There can often be much stress over the wedding favours and souvenirs we prepare for our guests.
We want our guests to feel loved and to have something special they can use to remember the day. Be it a candle, an ornate custom paperweight, a piece of seaglass collected from a special beach; these souvenirs should evoke feelings of love, joy, and reminiscence for our guests when they see them sat upon a shelf at home.
But this begs the question… What about you, the couple actually getting married?
Indeed, while you’ll have photos to reflect upon, beautiful rings to commemorate your marriage and, of course, your spouse to remember the big day, you should also leave the wedding day with a few souvenirs of your own!
(Instant) Memories of the Big Day
If you are the type to have dreamed of your wedding day since you were a child, consider setting out an interactive area where guests can leave well wishes for you and your spouse.
One excellent option? Leave an instant camera (plus spare film) out on a dedicated table with a beautiful guestbook and pen. Ask guests to take a selfie with the camera, paste it into the guestbook, and leave you a note.

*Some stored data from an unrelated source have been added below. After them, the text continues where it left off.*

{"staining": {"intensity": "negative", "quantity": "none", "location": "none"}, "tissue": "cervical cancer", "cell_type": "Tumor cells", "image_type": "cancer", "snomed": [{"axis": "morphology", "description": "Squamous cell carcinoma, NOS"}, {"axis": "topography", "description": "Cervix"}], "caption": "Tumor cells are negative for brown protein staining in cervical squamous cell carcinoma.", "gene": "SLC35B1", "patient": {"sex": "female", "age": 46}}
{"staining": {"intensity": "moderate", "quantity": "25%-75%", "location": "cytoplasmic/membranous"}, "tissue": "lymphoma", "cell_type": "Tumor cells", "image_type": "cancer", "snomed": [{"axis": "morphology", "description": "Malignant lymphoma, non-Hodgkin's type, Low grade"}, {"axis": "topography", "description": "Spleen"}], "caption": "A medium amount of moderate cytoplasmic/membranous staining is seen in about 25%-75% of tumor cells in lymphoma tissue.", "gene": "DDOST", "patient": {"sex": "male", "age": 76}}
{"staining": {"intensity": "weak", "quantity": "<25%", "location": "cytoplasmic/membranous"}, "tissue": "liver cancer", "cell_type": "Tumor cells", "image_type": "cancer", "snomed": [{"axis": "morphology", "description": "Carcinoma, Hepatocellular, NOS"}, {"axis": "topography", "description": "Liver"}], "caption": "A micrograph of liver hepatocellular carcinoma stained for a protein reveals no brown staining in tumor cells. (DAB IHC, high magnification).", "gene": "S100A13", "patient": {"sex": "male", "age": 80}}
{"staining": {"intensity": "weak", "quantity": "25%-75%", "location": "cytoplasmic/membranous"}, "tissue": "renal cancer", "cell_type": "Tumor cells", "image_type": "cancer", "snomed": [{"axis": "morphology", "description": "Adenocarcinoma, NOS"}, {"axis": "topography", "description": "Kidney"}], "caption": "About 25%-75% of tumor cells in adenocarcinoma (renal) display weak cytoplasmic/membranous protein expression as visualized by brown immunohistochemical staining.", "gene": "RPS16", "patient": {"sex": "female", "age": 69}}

This could just be their names and the date, it could be an inside joke, a piece of advice for married life, or general well wishes as you embark on the next stage of your life.
This adds a new dimension to your guestbook. By including photos, you’ll always have a visual cue to spur your memories of that time and place and the people who were there with you.
Embellish Your Vows
Most of us will read our vows from a sheet of paper. In that moment, even if you’ve rehearsed, having those specific words in front of you will ensure you say everything you wanted to say to your person in that moment.
That piece of paper is itself an incredible keepsake. The crinkly edges from where you, nervous as all get out, gripped the paper as you read your vows aloud, or perhaps even a happy teardrop or two will turn that paper into a perfect record of you two in that moment.
To save that paper forever, consider having a calligrapher or another artist render it before the big day (or hand write your vows yourself!). This way, rather than reading the most emotional words of your life in 12 pt. Arial font off a sheet of printer paper, you’ll have a gorgeous souvenir that can be framed and saved in your home forever.
Write Letters to Each Other
On the morning of the wedding, many couples will exchange gifts or letters.
This is a beautiful ritual that not only photographs well (for you out there with the itemized wedding shot list!) but records the many emotions you’ll be feeling on the morning of your wedding.
These letters, like your vows, should be kept forever.
Your vows are public proclamations of love. They are statements and promises that you make in front of your community to ground your marriage in a rock steady foundation from day 1.
These letters are different. These are private documents that you don’t need to share, ever, if you don’t want to. So you can use them to be honest, intimate, and to speak freely to the person you will spend your life with on the morning of your “I dos”.
It’s best to hand write these—even if your writing looks like chicken scratch—because these important words are best scrawled by the shaky, nervous, excited hand of the person committing to their partner forever in just a few hours’ time.
You could frame these letters, save them in a special place, or simply fold them and tuck them away to revisit in the years to come.
Save Your Champagne Bottle
When you finally arrive at the head table after your ceremony, we hope you’ll be enjoying a fine glass of champagne. Serve your guests other sparkling wine, or what have you—but make sure there’s an extra special bottle waiting to be shared by just you and your new spouse.
And then be sure to save that bottle and its cork. It doesn’t matter how expensive it is, or where it’s from—that is the bottle that you and your new spouse shared the day you were married. It is a simple reminder of the festivities and the joy you felt celebrating your new marriage.
If the bottle is too big to easily save, just keep the cork. It’s an easy way to commemorate the splendour of that very special day.
If you want to keep your champagne bottle but don’t want it to simply gather dust, consider taking it to a glass cutter. The glass cutter can transform your bottle into a new object altogether—from a lamp shade to an avant garde sculpture.
This way you’ll have a beautiful and functional objet d’art that can be part of your everyday life.
Special Champagne Glasses
While we’re on the topic of champagne, consider purchasing (and saving) your own special champagne glasses. Don’t use the caterer’s flutes; instead, splurge on a beautiful pair from a favourite brand or maker.
Share your bottle of champagne using these flutes, and then tuck them somewhere safe to come home with you.
These flutes can be used in regular rotation at your house, or set aside for special occasions. But every time you use them, you’ll remember everything they represent. You’ll recall holding them up as people gave speeches and toasts; the fizz in your glass with every new pour; and your new spouse reaching over to gently clink their glass on yours.
These also make amazing
that you can pass down to your children on the occasion of their wedding.
While we make a fuss over wedding photos and videos, the best souvenirs are the ones you can encounter in everyday life.
Framed vows, special champagne glasses, or those day-of letters tucked into your bedside drawers will surround you with reminders of that special day and all of the hope you hold for your future. Who says only guests deserve souvenirs?